*YOUR ASSIGNMENT*: Each record has to be repeated exactly as given.

*THE INPUT*:
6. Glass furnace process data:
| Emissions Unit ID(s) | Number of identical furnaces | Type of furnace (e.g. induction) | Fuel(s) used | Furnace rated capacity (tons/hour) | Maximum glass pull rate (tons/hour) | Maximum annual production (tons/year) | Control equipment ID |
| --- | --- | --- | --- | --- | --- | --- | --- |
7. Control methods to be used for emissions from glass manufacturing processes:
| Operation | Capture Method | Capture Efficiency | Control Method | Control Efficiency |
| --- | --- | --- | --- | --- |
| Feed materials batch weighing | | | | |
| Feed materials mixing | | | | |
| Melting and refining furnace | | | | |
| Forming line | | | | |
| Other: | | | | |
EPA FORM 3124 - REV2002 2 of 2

*OUTPUT OF THE TASK*:
6. Glass furnace process data:
| Emissions Unit ID(s) | Number of identical furnaces | Type of furnace (e.g. induction) | Fuel(s) used | Furnace rated capacity (tons/hour) | Maximum glass pull rate (tons/hour) | Maximum annual production (tons/year) | Control equipment ID |
| --- | --- | --- | --- | --- | --- | --- | --- |
7. Control methods to be used for emissions from glass manufacturing processes:
| Operation | Capture Method | Capture Efficiency | Control Method | Control Efficiency |
| --- | --- | --- | --- | --- |
| Feed materials batch weighing | | | | |
| Feed materials mixing | | | | |
| Melting and refining furnace | | | | |
| Forming line | | | | |
| Other: | | | | |
EPA FORM 3124 - REV2002 2 of 2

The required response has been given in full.